_READING PASSAGE_

ClusterBus: cross-machine fanout

Pylon ships a ClusterBus abstraction. Configure a transport and every change event / presence relay / CRDT frame published locally also publishes to the bus; subscriber threads on every peer machine receive and re-broadcast to their own WebSocket / SSE clients. The default transport is NoopBus — single-machine deploys pay zero overhead. The production transport is Redis PUB/SUB.
PYLON_CLUSTER_BUS=redis://default:pass@redis.internal:6379/0 \
PYLON_CLUSTER_NAMESPACE=my-app \
  pylon serve
PYLON_CLUSTER_NAMESPACE prefixes the Redis channel so multiple unrelated pylon deploys can share one Redis instance without cross-talk. Defaults to pylon if unset. Connection failures at startup are fatal. Pylon refuses to boot if PYLON_CLUSTER_BUS is set but unreachable. The reasoning: silently falling back to NoopBus on a multi-machine deploy means every machine is deaf to peer mutations, which produces the same “phantom row” UX failure the bus is supposed to fix — except much harder to diagnose. Loud failure is the right default.

What’s fanned out

  • Change events (ChangeEvent) — every mutation, action write, and entity-CRUD broadcast.
  • Presence relays — typing indicators, cursor positions, any message sent via WsHub::broadcast_presence.
  • CRDT binary frames — Loro snapshots / updates for clients subscribed via useLoroDoc. Snapshot bytes are base64-encoded into the JSON envelope so a single pubsub channel handles every payload shape.

What’s NOT fanned out

  • /api/sync/pull?since=N cursor catch-up. Each pylon process keeps its own in-memory ChangeLog; seqs are per-machine. Clients that pull from machine A see different seqs than from machine B. The client-side reconcile() pass (added in @pylonsync/sync v0.3.130) is the backstop — clients pull authoritative entity row sets from /api/entities/<entity>/cursor on reconnect / visibility-change and remove locals not in the server set.
  • Per-tenant policy filtering. Each receiving machine re-runs its own per-client read policy before forwarding the inbound event to its connected WS/SSE clients. The bus carries raw events; authz is the local fanout’s job.

_WORK ORDER_
Translate this sentence from the ClusterBus documentation into Spanish: "Each receiving machine re-runs its own per-client read policy before forwarding the inbound event to its connected WS/SSE clients."

_GIVEN DATA_

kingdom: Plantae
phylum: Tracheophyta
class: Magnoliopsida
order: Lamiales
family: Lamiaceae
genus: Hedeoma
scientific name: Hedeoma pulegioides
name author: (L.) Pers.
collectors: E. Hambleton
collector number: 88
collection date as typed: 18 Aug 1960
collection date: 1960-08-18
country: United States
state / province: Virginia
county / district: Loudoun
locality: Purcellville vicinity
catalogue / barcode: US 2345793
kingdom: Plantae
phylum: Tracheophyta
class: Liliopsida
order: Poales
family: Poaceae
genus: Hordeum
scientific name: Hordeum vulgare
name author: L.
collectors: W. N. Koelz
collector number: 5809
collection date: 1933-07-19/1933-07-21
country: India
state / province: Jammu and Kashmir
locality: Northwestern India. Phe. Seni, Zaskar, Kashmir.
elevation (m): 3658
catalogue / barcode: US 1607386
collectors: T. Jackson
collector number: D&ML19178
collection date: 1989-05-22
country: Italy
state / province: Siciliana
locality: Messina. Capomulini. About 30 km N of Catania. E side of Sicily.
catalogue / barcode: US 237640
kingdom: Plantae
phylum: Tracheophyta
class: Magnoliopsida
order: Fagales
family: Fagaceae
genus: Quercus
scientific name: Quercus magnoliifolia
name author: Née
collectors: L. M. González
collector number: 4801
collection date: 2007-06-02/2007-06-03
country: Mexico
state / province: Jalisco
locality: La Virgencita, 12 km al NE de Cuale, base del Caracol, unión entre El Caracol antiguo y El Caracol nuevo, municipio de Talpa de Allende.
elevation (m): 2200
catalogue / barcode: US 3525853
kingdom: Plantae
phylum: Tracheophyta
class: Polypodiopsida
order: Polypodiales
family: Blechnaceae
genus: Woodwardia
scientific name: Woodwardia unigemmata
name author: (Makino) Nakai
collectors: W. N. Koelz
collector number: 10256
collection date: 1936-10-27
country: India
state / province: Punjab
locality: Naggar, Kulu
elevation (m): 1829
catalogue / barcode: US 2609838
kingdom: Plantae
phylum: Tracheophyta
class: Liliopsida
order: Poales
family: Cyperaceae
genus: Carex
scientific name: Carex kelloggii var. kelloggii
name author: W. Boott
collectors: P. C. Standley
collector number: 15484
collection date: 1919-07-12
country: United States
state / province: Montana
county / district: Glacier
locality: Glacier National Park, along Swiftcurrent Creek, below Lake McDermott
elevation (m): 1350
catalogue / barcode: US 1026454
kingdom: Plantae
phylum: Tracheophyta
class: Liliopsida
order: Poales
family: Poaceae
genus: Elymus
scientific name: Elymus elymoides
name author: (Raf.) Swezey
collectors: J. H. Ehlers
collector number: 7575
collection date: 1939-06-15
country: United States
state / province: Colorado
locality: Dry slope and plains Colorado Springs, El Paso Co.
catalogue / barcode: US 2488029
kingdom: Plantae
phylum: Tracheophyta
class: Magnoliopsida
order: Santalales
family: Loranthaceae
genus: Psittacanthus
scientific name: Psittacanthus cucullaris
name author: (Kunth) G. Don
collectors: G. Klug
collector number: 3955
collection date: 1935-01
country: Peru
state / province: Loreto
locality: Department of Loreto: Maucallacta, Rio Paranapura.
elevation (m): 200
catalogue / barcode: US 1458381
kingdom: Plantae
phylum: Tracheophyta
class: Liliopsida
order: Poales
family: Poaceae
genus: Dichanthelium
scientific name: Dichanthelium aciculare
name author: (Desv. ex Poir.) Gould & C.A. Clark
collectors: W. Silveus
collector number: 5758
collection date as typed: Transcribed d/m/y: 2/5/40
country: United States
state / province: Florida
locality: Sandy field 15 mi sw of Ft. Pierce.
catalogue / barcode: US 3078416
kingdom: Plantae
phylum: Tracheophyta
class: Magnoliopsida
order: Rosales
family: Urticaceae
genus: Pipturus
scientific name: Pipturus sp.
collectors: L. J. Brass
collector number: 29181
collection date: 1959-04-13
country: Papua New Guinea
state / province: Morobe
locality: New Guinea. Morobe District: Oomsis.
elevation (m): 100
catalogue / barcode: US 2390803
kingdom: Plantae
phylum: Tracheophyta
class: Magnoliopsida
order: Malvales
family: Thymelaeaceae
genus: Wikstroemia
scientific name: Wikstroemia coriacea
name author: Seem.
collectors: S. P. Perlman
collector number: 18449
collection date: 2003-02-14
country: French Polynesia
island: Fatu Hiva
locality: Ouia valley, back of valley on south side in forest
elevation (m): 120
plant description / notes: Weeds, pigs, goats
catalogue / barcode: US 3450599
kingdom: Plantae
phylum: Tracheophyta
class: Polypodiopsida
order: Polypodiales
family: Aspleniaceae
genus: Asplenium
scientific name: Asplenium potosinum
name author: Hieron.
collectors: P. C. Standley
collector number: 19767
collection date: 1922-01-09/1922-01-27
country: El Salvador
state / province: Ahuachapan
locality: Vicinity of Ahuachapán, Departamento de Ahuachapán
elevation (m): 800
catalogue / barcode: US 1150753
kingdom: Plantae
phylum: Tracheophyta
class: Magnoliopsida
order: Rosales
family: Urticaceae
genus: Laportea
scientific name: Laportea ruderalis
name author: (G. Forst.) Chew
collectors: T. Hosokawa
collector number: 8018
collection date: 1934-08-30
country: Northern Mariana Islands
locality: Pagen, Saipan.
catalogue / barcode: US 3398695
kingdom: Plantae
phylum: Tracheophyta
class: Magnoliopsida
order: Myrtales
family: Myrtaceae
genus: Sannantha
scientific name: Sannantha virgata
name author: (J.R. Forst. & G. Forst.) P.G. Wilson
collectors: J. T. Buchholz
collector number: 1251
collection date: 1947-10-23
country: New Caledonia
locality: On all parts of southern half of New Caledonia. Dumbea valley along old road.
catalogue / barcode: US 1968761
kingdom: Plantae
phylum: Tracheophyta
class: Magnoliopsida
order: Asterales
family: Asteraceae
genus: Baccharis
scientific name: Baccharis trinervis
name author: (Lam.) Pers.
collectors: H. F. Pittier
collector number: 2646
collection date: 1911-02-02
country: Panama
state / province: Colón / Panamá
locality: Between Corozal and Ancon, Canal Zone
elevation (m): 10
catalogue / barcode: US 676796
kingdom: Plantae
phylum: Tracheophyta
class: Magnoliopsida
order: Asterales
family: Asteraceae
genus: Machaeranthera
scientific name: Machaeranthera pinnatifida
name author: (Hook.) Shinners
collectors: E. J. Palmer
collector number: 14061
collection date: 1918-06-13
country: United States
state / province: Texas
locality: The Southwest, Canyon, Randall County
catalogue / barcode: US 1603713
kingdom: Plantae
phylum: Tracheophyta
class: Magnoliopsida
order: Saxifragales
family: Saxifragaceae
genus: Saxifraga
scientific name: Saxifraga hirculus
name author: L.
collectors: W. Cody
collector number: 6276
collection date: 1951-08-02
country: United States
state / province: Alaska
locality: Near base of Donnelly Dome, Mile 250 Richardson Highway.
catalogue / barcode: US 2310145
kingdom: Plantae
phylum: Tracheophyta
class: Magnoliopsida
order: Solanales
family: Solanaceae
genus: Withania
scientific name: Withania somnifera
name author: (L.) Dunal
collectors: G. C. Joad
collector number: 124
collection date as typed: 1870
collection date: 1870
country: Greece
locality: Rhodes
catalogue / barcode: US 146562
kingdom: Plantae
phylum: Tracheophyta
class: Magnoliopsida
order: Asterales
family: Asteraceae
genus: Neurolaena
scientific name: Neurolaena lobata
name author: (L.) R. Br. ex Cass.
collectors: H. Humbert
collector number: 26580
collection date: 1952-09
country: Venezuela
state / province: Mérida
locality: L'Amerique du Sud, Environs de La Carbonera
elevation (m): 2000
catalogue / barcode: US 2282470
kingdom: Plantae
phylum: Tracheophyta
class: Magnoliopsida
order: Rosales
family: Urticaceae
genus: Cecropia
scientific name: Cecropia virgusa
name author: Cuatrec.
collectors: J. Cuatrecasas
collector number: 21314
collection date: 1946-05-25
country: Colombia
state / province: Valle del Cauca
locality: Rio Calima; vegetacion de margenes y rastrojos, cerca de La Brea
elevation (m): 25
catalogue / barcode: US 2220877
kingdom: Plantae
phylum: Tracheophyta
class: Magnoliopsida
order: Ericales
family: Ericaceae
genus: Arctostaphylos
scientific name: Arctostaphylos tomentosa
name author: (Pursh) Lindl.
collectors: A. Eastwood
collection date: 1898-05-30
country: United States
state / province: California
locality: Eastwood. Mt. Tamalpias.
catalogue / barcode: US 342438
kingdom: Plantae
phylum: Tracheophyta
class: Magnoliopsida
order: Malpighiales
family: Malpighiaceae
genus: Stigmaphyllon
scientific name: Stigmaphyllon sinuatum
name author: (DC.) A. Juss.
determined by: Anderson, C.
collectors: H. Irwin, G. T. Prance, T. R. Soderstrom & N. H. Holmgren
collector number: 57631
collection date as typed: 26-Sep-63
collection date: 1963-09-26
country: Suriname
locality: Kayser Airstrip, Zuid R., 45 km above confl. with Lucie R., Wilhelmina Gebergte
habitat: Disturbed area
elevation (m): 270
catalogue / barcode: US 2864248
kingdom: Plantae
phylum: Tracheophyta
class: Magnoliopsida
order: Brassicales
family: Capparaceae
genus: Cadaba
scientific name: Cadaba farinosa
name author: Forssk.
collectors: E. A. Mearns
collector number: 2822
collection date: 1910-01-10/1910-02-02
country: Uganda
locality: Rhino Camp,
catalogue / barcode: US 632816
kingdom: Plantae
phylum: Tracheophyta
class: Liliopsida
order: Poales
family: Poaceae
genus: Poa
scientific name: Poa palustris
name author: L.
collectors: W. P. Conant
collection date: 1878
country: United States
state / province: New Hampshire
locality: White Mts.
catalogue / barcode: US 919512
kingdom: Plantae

_RESPONSE_
Cada máquina receptora vuelve a ejecutar su propia política de lectura por cliente antes de reenviar el evento entrante a sus clientes WS/SSE conectados.